Лежа на застланной белым гостиничной кровати и чувствуя себя одинокой и слабой, я представила, что нахожусь в санатории в горах Адирондак, и ощущала себя последней сволочью. В своих письмах Бадди неустанно повторял, что читает стихотворения поэта, который к тому же был врачом, и что узнал о каком-то известном, но уже покойном русском писателе, который тоже был врачом, так что в конечном итоге медицина и литература могут вполне неплохо уживаться.
Теперь это была совсем другая песня, нежели та, которую Бадди Уиллард распевал все те два года, пока мы с ним встречались. Я помню тот день, когда он с улыбкой спросил меня:
– Эстер, а ты знаешь, что такое стихотворение?
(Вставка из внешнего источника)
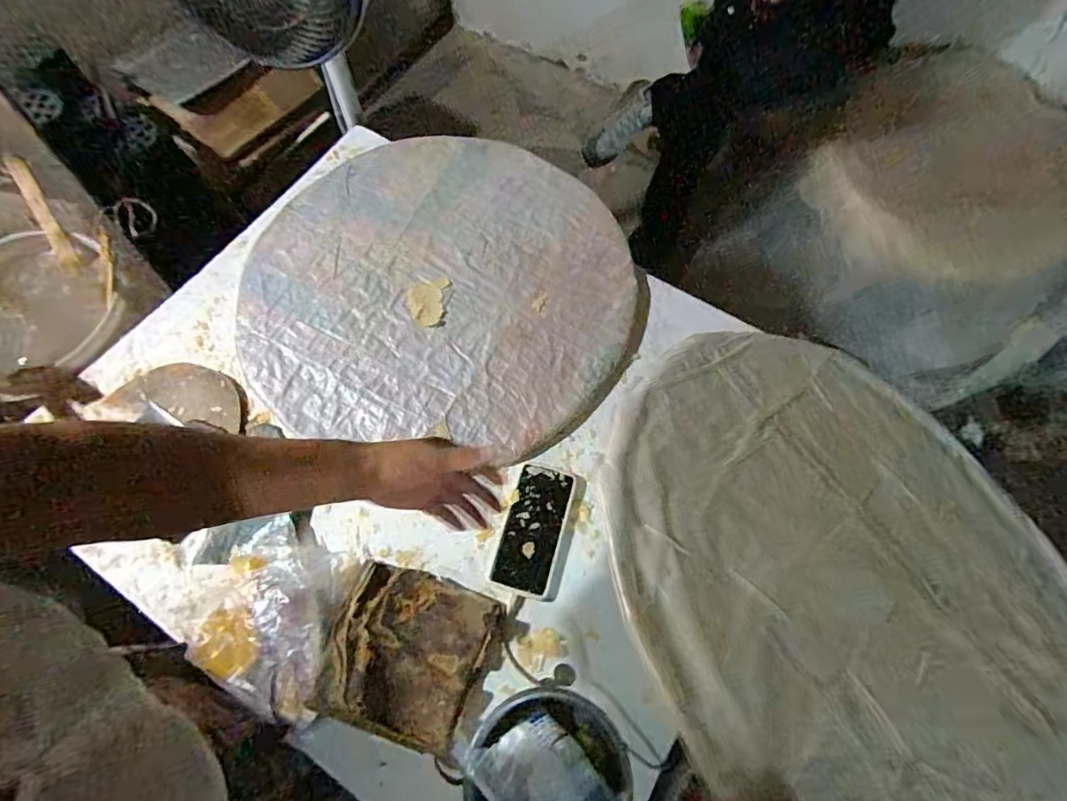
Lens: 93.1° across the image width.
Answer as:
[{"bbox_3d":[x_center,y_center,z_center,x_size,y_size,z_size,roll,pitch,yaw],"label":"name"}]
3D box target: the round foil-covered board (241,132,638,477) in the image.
[{"bbox_3d":[-0.140,-0.209,0.807,0.604,0.031,0.557,10,68,4],"label":"round foil-covered board"}]

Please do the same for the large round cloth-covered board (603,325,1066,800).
[{"bbox_3d":[0.393,0.194,0.540,0.671,0.026,0.656,14,50,-17],"label":"large round cloth-covered board"}]

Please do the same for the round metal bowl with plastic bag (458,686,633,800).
[{"bbox_3d":[0.014,0.381,0.518,0.163,0.108,0.143,4,67,1],"label":"round metal bowl with plastic bag"}]

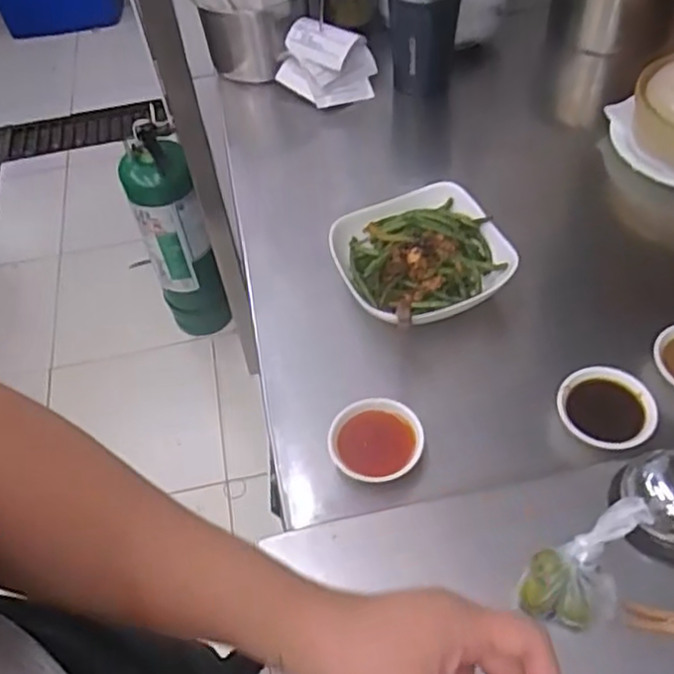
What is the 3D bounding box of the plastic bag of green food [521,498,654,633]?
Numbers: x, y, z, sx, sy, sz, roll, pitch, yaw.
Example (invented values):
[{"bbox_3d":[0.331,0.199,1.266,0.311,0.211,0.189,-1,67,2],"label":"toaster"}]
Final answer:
[{"bbox_3d":[0.166,0.152,0.447,0.092,0.058,0.051,-33,57,-19],"label":"plastic bag of green food"}]

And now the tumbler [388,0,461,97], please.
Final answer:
[{"bbox_3d":[0.107,-0.371,0.810,0.081,0.156,0.087,8,54,12],"label":"tumbler"}]

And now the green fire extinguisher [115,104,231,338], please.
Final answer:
[{"bbox_3d":[-0.311,-0.186,1.329,0.126,0.481,0.108,-15,53,-6],"label":"green fire extinguisher"}]

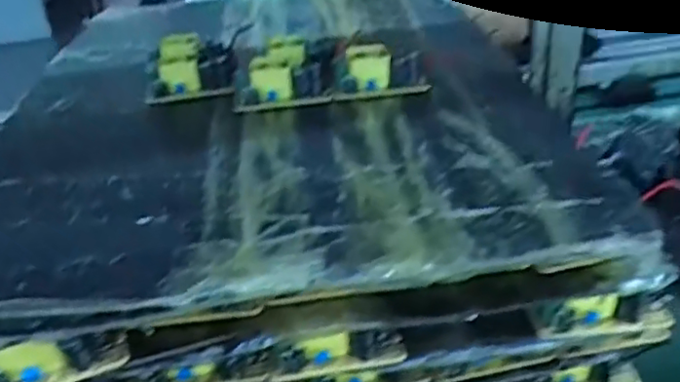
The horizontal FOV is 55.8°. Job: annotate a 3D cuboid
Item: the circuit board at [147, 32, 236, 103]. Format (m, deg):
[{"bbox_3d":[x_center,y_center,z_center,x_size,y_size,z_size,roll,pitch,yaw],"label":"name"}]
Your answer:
[{"bbox_3d":[-0.106,-0.092,0.468,0.058,0.027,0.063,-7,31,-2],"label":"circuit board"}]

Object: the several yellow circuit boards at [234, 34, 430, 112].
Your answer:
[{"bbox_3d":[-0.007,-0.085,0.442,0.121,0.027,0.063,-5,31,2],"label":"several yellow circuit boards"}]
– Нет, а что это? – поинтересовалась я.
– Частичка праха.
Он выглядел таким гордым от того, что придумал это определение, поэтому я просто уставилась на его светлые волосы, голубые глаза и белые зубы – у него были крупные, крепкие зубы – и пролепетала:
– Наверное, да.
Лишь год спустя в самом центре Нью-Йорка я наконец придумала ответ на то замечание.
Я провела массу времени за воображаемыми разговорами с Бадди Уиллардом. Он был на пару лет старше меня и очень начитан, так что всегда мог все научно доказать. Когда я была рядом с ним, мне приходилось напрягаться, чтобы «соответствовать».
Разговоры, которые я прокручивала у себя в голове, обычно повторяли начала реальных разговоров, которые я вела с Бадди, вот только кончались они тем, что я дерзила ему в ответ, вместо того чтобы сидеть рядышком и лепетать:
– Наверное, да.
Теперь, лежа на спине в кровати, я представила, как Бадди спрашивает:
– Эстер, а ты знаешь, что такое стихотворение?
– Нет, а что это? – поинтересовалась бы я.
– Частичка праха.
И в тот самый момент, когда он начнет улыбаться и гордиться собой, я бы ответила:
– Трупы, которые ты вскрываешь, – тоже частички праха. И люди, которых, как тебе кажется, ты лечишь. Они всего лишь прах и ничего, кроме праха. По-моему, хорошее стихотворение живет куда дольше, нежели сотня таких людей, вместе взятых.